Records supplied ▸
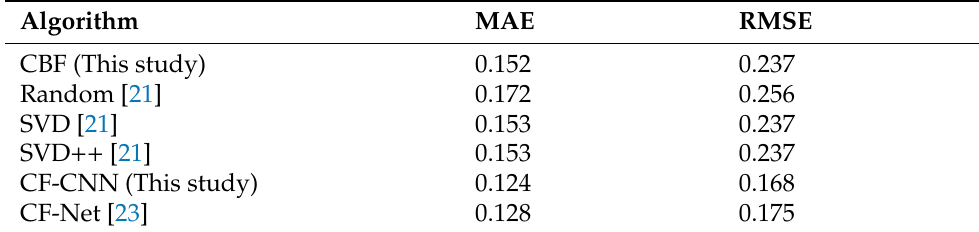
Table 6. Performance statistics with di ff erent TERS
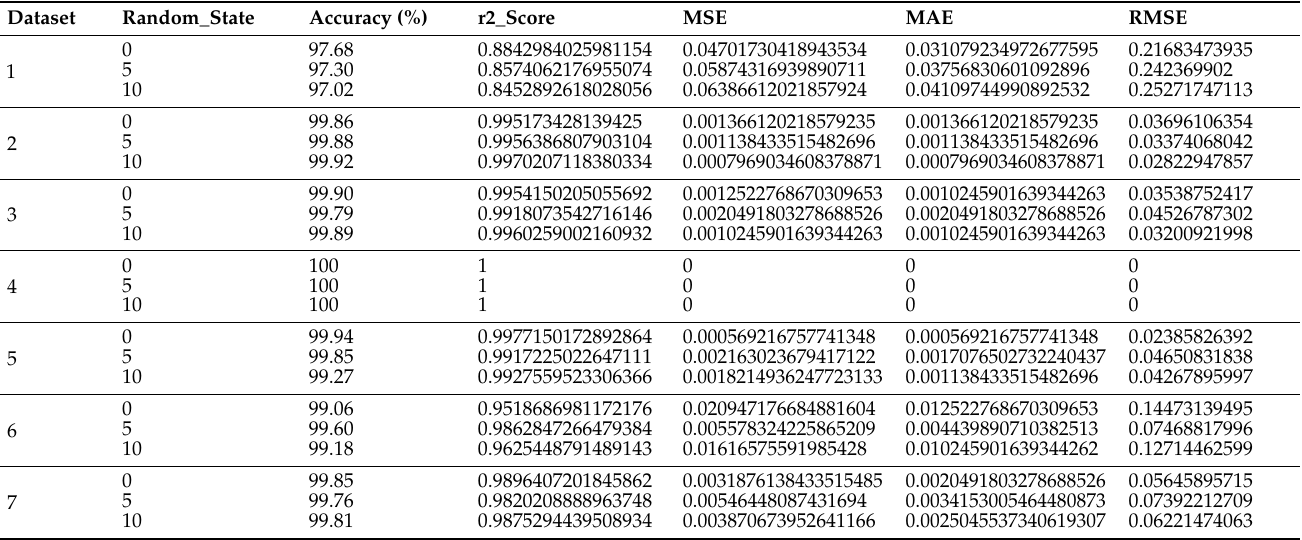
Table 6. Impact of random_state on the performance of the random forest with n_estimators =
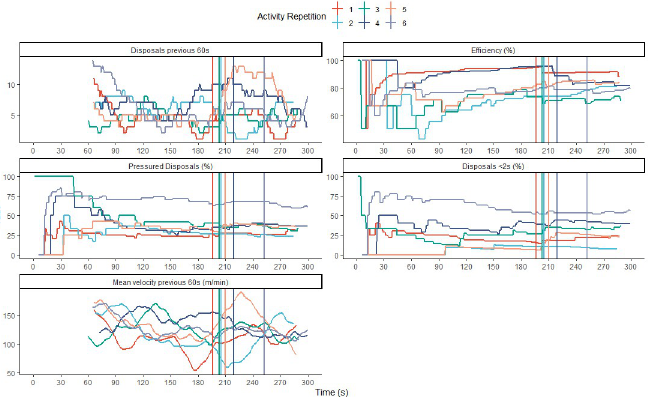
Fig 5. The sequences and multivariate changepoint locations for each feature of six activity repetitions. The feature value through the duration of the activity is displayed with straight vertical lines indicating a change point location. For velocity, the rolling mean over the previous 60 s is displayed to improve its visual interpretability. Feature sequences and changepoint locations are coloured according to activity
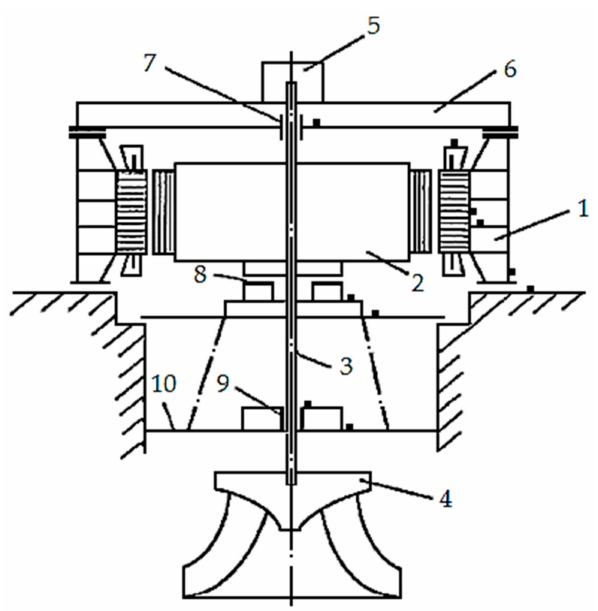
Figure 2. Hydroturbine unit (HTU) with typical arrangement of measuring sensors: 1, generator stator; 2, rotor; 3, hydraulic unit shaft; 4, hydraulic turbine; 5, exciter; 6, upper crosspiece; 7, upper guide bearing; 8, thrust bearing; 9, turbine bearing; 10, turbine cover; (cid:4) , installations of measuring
...
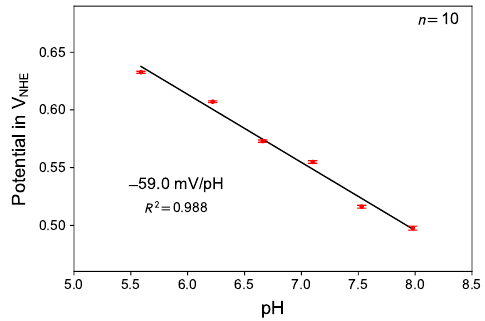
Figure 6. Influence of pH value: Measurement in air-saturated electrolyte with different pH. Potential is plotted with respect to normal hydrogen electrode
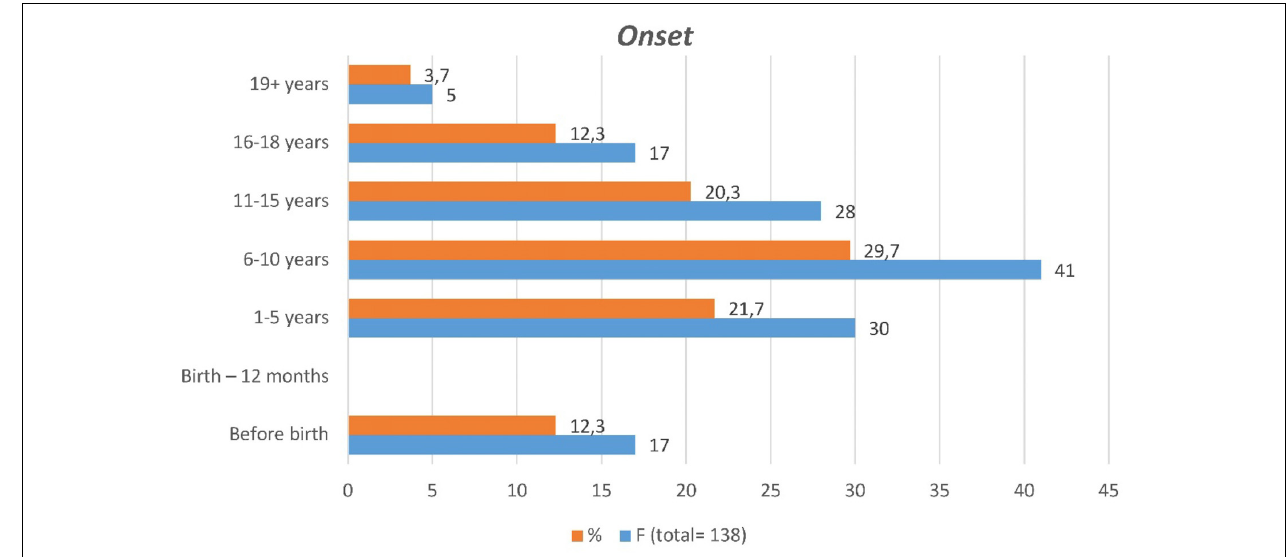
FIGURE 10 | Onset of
* * *
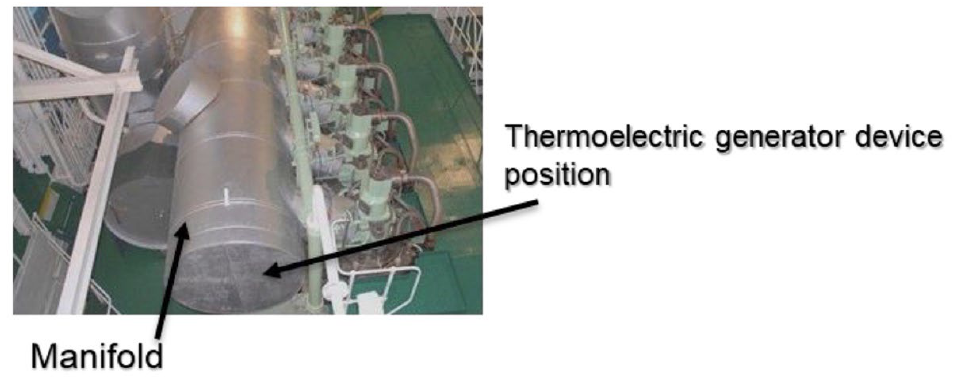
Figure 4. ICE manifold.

Requirement ▸
Once you have checked every line of the material above, return the ones that hold the string "value".

Reply to the task ▸
Fig 5. The sequences and multivariate changepoint locations for each feature of six activity repetitions. The feature value through the duration of the activity is displayed with straight vertical lines indicating a change point location. For velocity, the rolling mean over the previous 60 s is displayed to improve its visual interpretability. Feature sequences and changepoint locations are coloured according to activity
Figure 6. Influence of pH value: Measurement in air-saturated electrolyte with different pH. Potential is plotted with respect to normal hydrogen electrode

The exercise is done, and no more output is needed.